There is a person I work with (she is probably reading this, so I have to tread lightly). She has a task she does for me on a regular basis. She is a very diligent and hardworking person, but occasionally she makes a mistake. Pre–Dale Carnegie, I would criticize her. Not anymore. Now I start with praise — how she does a great job, how sometimes I wish I could match her attention to detail — and only then do I lightly mention her mistake. Everything I say about her work is absolutely true — she’d detect a lie. The data upload is the same — she made a mistake — but I package it differently. The result is that she has been making a lot fewer mistakes and the quality of our working environment has improved.

As an investor, I am constantly involved in arguing and debating with others. I debate ideas with my partner, Mike, and with my value investor friends.

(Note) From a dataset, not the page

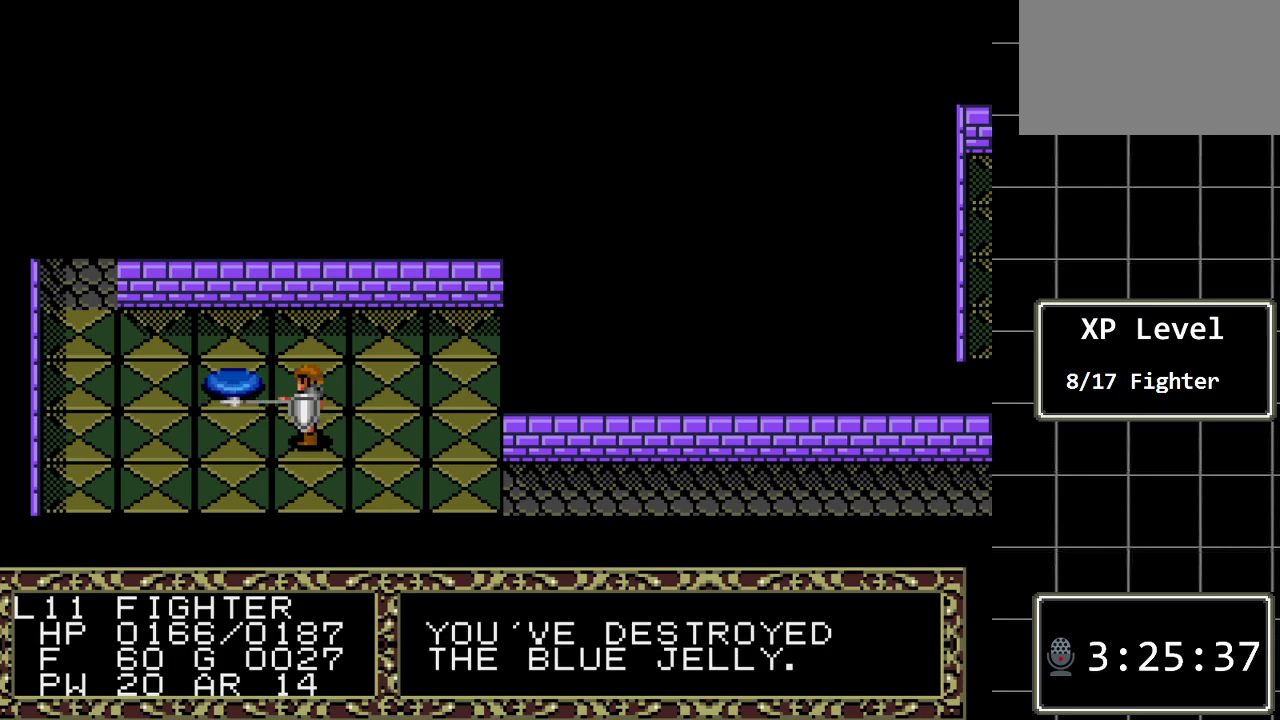
{"buttons": [], "events": [[333, "DPAD_UP", "down"], [467, "DPAD_UP", "up"]]}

Mike and I often disagree — which is awesome, because if we always agreed, one of us would be extraneous. But this quote from Carnegie’s book changed how I debate: “You can’t win an argument. You can’t because if you lose it, you lose it; and if you win it, you lose it. Why? Well, suppose you triumph over the other man and shoot his argument full of holes and prove that he is non compos mentis. Then what? You will feel fine. But what about him? You have made him feel inferior. You have hurt his pride. He will resent your triumph.”

Carnegie provides this advice: “Our first natural reaction in a disagreeable situation is to be defensive. Be careful. Keep calm and watch out for your first reaction. It may be you at your worst, not your best. Control your temper. Remember, you can measure the size of a person by what makes him or her angry. Listen first. Give your opponents a chance to talk… Look for areas of agreement. When you have heard your opponents out, dwell first on the points and areas on which you agree.”

I used to feel I had to win every argument. I patted myself on the back when I did. Now I wish I hadn’t.

Twenty-five years later I wish I could turn to my 17-year-old self and say, “Read this book slowly; pay attention; this is the most important thing you’ll ever read. It will change your life if you let it.” Unfortunately, due to the lack of a time machine, I can’t do that, but I can encourage everyone around me, including my kids, to read this very important book.

Carnegie’s book will turn anyone into a better businessperson or capitalist because it will help you to understand other people better. But more important, this book will make you a better spouse and a better parent.

P.S. I wish I’d reread Dale Carnegie’s book before my oldest child was born. I would have made fewer mistakes as a parent. I’ve been very good at trying not to criticize him and emphasizing his achievements. But I have not been careful enough in selecting his teachers. When Jonah was younger he liked to play chess, and we played together at least once a day. We got him a bona fide Russian chess teacher. He was a 70-something-year-old engineer, a brilliant chess player, Moscow champion. But he was tough. Rarely smiled. Emphasized the negatives (when Jonah made a wrong move) and underemphasized the positives (when Jonah made the right move).

He was actually a genuinely good person, and he probably would be a good teacher for an adult – like me. But Jonah required a teacher that inspired, that poured water on the small seed of interest he had in chess. Instead, after a year, Jonah lost interest and quit playing chess.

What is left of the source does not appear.